Apresentação

 

 

INTERFACE – Comunicação, Saúde, Educação chega ao terceiro número trazendo transformações em seu projeto gráfico-textual. Sem intenção de cristalizar formas ou hierarquizar conceitos e experiências, a revista trabalha com a idéia de um projeto em movimento. Assume como desafio buscar novas interfaces, procurando cruzamentos e implicações entre diferentes discursos, trazendo relações entre texto e texto, texto e imagem, imagem e imagem, numa concepção de conhecimento não linear, hipertextual.

A opção por um bloco temático que, a cada número, está representado na seção de ensaios, constitui um dos recursos de INTERFACE para traçar, com maior precisão, a rede de relações de sentido que constrói sua identidade.

Com o bloco temático e as demais seções, a revista vai demarcando seus espaços, em superfície e profundidade, procurando encontrar seu leitor, em sua diversidade, para intensificar trocas, problematizando conceitos e experiências que dão materialidade ao debate que se adensa neste final de milênio, na confluência das três áreas que estão na origem de seu projeto editorial. Como arena desse debate, propõe mediar os conflitos entre as diferentes análises e reflexões teóricas, explorando a pluralidade de temas e abordagens, sem deixar de explicitar seu alinhamento.

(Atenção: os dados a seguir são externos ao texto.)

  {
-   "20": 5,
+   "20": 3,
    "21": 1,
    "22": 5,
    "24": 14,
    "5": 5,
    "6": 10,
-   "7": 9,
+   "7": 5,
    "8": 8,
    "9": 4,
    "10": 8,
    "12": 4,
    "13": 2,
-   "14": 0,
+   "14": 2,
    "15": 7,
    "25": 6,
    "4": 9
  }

No atual momento do mundo contemporâneo, em que o avanço científico e tecnológico ocorre numa velocidade bem maior do que a nossa capacidade de interpretar, refletir e decidir, ameaçando transformar, a curto prazo, o corpo humano numa mercadoria, INTERFACE assume uma posição polarizada em favor do humano.

A dimensão de responsabilidade que hoje precisamos encarar frente às contradições criadas pela ciência moderna é grande em demasia para poder ser percebida num contexto de formação pautado pelo automatismo tecnológico. Pelo contrário, coloca em evidência a necessidade de recuperar o valor da formação geral e cultural de tipo humanista.

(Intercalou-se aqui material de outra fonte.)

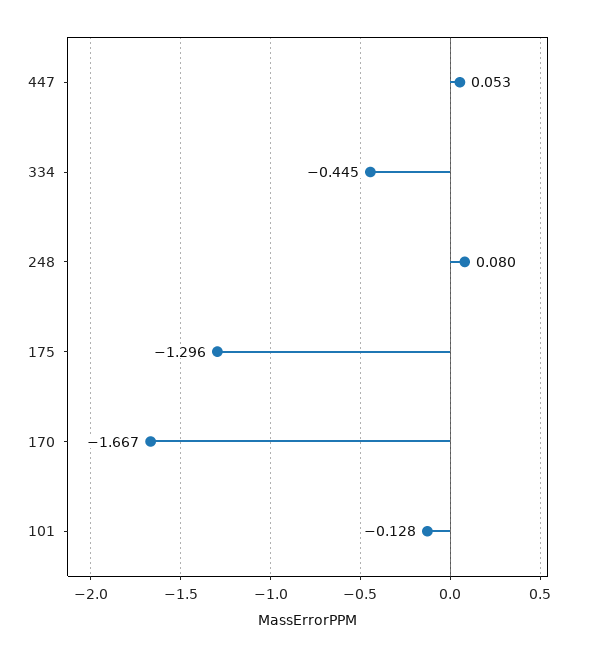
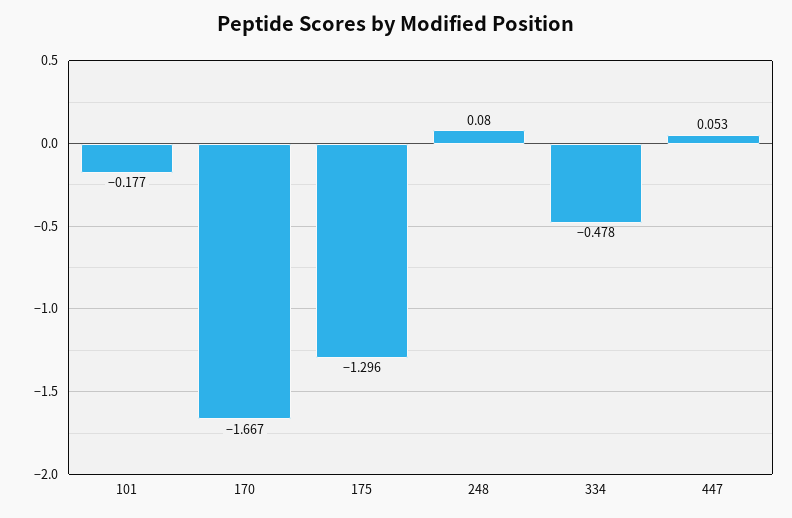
  {
    "447": 0.053,
-   "334": -0.445,
+   "334": -0.478,
    "248": 0.08,
    "175": -1.296,
    "170": -1.667,
-   "101": -0.128
+   "101": -0.177
  }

A acumulação das irracionalidades que ameaçam a vida humana neste final de século — o risco iminente de uma catástrofe ecológica, a miséria e a fome a que é submetida grande parte da população mundial, a violência e a intolerância, a droga e a medicalização da vida — nos colocam frente a frente com a complexidade do desafio contemporâneo. A busca de um novo equilíbrio entre capacidade de ação e capacidade de previsão das conseqüências dessa ação exige uma nova articulação entre o conhecimento concreto e a problematização mais ampla do sentido da vida e da sociedade, como bem traduziu Boaventura Santos, cujas idéias têm fundamentado o projeto editorial da revista.

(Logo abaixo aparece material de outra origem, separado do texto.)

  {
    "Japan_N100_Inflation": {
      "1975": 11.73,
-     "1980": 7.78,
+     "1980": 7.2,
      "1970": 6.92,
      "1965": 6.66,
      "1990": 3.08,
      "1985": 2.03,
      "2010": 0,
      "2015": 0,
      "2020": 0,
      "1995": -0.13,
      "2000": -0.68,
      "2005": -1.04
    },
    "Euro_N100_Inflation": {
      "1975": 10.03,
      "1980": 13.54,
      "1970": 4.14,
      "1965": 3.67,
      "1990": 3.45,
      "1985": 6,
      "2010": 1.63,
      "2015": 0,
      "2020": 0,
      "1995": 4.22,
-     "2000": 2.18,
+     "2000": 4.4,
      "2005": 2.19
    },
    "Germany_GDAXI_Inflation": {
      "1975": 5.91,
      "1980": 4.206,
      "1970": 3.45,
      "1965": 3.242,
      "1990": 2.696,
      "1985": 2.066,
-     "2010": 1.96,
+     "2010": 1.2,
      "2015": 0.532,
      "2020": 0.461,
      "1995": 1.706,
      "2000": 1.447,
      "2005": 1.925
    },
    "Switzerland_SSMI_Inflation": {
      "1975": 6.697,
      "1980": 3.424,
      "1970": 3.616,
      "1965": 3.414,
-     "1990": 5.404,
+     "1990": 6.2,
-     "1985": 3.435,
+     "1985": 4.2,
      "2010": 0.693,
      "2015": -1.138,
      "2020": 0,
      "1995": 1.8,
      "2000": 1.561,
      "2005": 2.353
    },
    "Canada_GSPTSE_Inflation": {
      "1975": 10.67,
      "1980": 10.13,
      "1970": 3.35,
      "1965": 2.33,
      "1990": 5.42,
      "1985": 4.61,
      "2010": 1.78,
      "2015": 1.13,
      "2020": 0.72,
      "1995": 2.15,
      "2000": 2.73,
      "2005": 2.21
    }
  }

Neste sentido, intervir em favor do humano pode significar, hoje, comprometer-se com a desocultação das relações sociais e dos interesses que constróem o automatismo tecnológico. Pode significar criar alternativas que possibilitem uma relação mais conseqüente entre ação e capacidade de previsão. Numa posição de resistência à desumanização da vida e, recuperando uma analogia de Boaventura Santos, a exemplo da postura assumida por um guarda na exposição de arte em Kassel, que, em defesa da autonomia da arte, diz "não toque. Isto é arte", caberia, talvez, dizer: não toque. Isto é humano.